[DATA Boundary: Start]
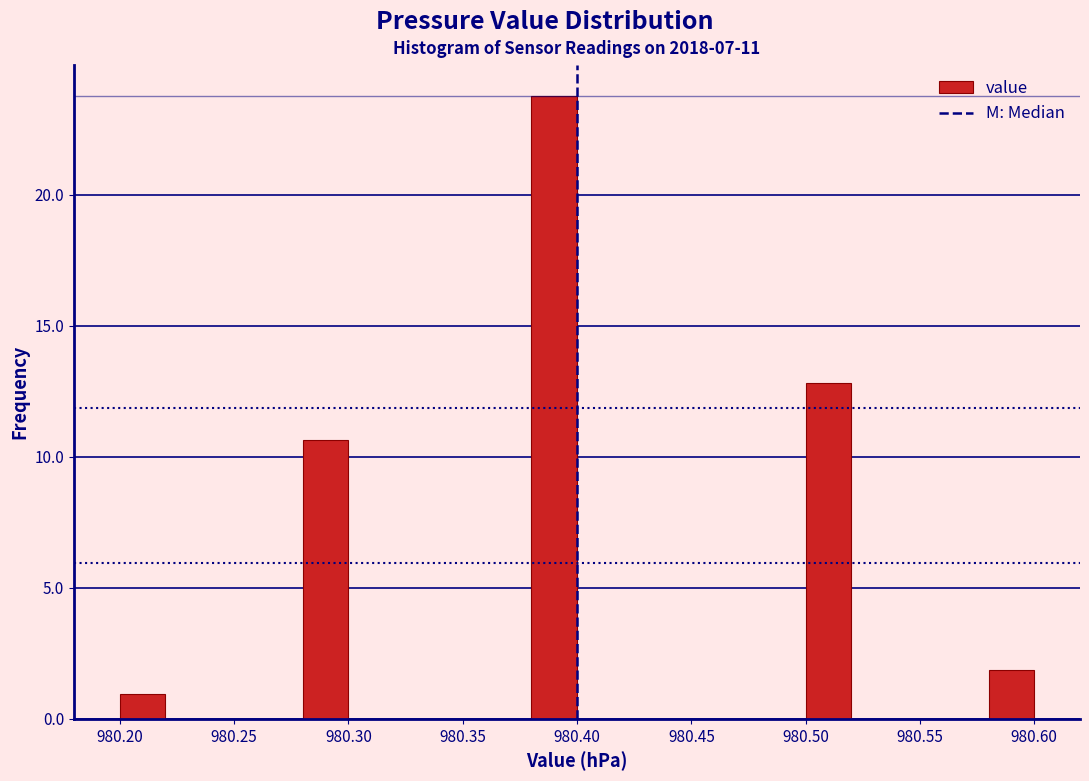

Reading left to right, list every bar in this chart as the range it spans on the x-axis followed by its height. The values are not printed on the chart, so give them approximately, as read against the axis.

980.20 to 980.22: 1.0
980.22 to 980.24: 0
980.24 to 980.26: 0
980.26 to 980.28: 0
980.28 to 980.30: 10.5
980.30 to 980.32: 0
980.32 to 980.34: 0
980.34 to 980.36: 0
980.36 to 980.38: 0
980.38 to 980.40: 24.0
980.40 to 980.42: 0
980.42 to 980.44: 0
980.44 to 980.46: 0
980.46 to 980.48: 0
980.48 to 980.50: 0
980.50 to 980.52: 13.0
980.52 to 980.54: 0
980.54 to 980.56: 0
980.56 to 980.58: 0
980.58 to 980.60: 2.0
[DATA Boundary: End]
PROBLEM TO WORK ON =
Please copy all of the material above into your reply word for word, leaving out the picture.

ANSWER SECTION =
Reading left to right, list every bar in this chart as the range it spans on the x-axis followed by its height. The values are not printed on the chart, so give them approximately, as read against the axis.

980.20 to 980.22: 1.0
980.22 to 980.24: 0
980.24 to 980.26: 0
980.26 to 980.28: 0
980.28 to 980.30: 10.5
980.30 to 980.32: 0
980.32 to 980.34: 0
980.34 to 980.36: 0
980.36 to 980.38: 0
980.38 to 980.40: 24.0
980.40 to 980.42: 0
980.42 to 980.44: 0
980.44 to 980.46: 0
980.46 to 980.48: 0
980.48 to 980.50: 0
980.50 to 980.52: 13.0
980.52 to 980.54: 0
980.54 to 980.56: 0
980.56 to 980.58: 0
980.58 to 980.60: 2.0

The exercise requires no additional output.